While rigorous scientific evidence has proven that the vaccines developed for the current pandemic are highly effective and are able to produce a vigorous response by the immune system, some who receive them will not see their full benefit. Certain factors that impact individuals, like genetics, mental and physical health, as well as environmental ones have the ability to slow a vaccines response due to a weakening of the immune system.
As the virus continues to spread across the globe, a rise in mental health crises due to various stressors including economic issues, an uncertainty about the future, and isolation due to lock down initiatives pose a particular threat in weaking vaccine efficacy, most worryingly in elderly populations.
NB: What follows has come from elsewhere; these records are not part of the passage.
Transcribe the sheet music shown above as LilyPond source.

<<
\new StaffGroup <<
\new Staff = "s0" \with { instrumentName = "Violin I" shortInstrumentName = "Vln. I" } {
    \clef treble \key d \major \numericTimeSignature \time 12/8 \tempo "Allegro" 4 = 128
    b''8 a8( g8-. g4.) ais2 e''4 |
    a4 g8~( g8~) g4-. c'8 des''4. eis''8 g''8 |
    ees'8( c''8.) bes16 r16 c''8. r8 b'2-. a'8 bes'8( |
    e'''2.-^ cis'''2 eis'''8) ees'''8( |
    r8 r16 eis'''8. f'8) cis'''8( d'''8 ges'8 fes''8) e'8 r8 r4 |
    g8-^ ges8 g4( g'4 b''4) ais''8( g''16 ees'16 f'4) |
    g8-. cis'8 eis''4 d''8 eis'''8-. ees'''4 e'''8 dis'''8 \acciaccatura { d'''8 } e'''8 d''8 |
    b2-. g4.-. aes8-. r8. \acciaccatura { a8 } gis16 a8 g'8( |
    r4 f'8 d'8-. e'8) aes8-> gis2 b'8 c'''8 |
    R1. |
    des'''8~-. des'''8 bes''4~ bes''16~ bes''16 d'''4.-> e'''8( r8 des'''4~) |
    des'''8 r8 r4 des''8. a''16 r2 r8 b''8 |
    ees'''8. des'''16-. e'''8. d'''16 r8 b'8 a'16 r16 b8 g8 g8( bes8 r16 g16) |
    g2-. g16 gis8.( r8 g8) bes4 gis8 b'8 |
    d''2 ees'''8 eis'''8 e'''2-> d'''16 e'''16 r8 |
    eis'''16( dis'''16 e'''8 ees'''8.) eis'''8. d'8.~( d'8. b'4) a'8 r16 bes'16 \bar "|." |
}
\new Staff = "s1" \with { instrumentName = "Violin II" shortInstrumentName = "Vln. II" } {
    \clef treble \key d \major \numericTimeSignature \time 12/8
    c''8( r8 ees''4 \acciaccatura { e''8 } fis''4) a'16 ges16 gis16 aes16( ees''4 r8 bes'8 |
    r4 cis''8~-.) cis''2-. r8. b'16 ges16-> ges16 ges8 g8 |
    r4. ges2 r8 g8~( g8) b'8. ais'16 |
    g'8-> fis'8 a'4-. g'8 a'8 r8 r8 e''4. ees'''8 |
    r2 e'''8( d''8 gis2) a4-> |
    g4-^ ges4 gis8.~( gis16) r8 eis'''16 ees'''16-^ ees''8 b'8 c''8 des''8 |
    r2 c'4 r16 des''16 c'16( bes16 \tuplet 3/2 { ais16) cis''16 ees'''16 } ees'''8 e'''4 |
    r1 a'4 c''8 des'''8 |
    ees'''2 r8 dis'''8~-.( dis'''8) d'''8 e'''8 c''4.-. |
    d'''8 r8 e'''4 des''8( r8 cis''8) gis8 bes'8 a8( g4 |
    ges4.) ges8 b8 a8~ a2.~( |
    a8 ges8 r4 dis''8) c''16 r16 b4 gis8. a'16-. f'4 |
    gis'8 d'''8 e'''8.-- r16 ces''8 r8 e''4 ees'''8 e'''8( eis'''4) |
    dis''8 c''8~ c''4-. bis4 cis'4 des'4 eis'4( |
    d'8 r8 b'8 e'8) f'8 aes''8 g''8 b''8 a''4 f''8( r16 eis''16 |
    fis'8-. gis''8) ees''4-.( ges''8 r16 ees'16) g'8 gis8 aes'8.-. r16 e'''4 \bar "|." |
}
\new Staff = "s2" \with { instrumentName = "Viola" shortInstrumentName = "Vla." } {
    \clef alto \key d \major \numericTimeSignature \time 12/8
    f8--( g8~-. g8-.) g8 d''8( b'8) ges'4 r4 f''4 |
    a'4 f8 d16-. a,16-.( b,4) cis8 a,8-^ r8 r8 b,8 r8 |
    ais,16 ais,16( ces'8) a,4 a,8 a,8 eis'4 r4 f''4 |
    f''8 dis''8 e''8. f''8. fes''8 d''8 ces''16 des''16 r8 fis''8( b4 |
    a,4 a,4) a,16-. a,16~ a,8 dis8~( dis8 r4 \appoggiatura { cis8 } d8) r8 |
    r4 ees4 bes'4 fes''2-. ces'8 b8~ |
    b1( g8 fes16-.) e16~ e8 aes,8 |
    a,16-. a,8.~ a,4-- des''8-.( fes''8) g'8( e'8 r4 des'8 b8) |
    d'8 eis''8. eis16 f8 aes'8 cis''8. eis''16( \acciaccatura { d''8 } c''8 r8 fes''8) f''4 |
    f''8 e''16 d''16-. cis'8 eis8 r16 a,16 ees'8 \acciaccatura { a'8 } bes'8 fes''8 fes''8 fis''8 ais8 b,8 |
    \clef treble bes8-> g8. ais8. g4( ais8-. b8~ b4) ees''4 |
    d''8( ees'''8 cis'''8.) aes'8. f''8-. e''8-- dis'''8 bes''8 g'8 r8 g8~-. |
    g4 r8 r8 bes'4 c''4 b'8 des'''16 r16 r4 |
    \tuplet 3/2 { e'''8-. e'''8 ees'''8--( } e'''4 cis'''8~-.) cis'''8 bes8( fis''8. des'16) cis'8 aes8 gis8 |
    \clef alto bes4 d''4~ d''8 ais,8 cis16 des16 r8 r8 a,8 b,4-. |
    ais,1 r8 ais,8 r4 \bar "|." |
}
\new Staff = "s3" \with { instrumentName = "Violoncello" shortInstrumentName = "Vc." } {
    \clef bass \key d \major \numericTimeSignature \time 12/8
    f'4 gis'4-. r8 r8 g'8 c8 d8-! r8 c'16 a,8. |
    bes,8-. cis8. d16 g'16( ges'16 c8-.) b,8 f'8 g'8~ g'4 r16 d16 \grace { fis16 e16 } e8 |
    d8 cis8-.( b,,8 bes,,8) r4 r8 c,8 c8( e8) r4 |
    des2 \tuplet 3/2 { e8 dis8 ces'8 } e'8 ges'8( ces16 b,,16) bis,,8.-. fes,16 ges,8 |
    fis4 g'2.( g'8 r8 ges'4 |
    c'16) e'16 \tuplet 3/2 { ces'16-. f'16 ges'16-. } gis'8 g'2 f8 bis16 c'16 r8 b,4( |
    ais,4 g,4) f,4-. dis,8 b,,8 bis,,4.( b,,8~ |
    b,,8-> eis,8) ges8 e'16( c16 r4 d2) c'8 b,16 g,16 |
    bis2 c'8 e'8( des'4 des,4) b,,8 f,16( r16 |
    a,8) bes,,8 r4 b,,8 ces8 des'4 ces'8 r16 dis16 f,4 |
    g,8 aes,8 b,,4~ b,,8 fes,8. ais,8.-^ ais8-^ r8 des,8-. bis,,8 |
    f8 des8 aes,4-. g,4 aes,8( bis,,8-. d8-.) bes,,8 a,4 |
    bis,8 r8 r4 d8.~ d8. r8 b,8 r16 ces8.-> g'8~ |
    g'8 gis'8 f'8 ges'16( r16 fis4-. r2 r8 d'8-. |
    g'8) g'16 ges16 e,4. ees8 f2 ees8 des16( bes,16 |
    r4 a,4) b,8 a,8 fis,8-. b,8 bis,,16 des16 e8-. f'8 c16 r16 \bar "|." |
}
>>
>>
"In addition to the physical toll of COVID-19, the pandemic has an equally troubling mental health component, causing anxiety and depression, among many other related problems. Emotional stressors like these can affect a person's immune system, impairing their ability to ward off infections," Annelise Madison, the lead author on the paper said. "Our new study sheds light on vaccine efficacy and how health behaviors and emotional stressors can alter the body's ability to develop an immune response. The trouble is that the pandemic in and of itself could be amplifying these risk factors."
The combination of behavioral and psychological stressors can lengthen the time that it takes to develop an immunity the vaccines provide. They can also make the duration of immunity when eventually developed shorter.
However, simple adaptions to a daily routine, for example exercise and proper sleep, can help to reduce the negative effects of these factors.
"Prior research suggests that psychological and behavioral interventions can improve vaccine responsiveness. Even shorter-term interventions can be effective," Madison said. "Therefore, now is the time to identify those at risk for a poor immune response and intervene on these risk factors."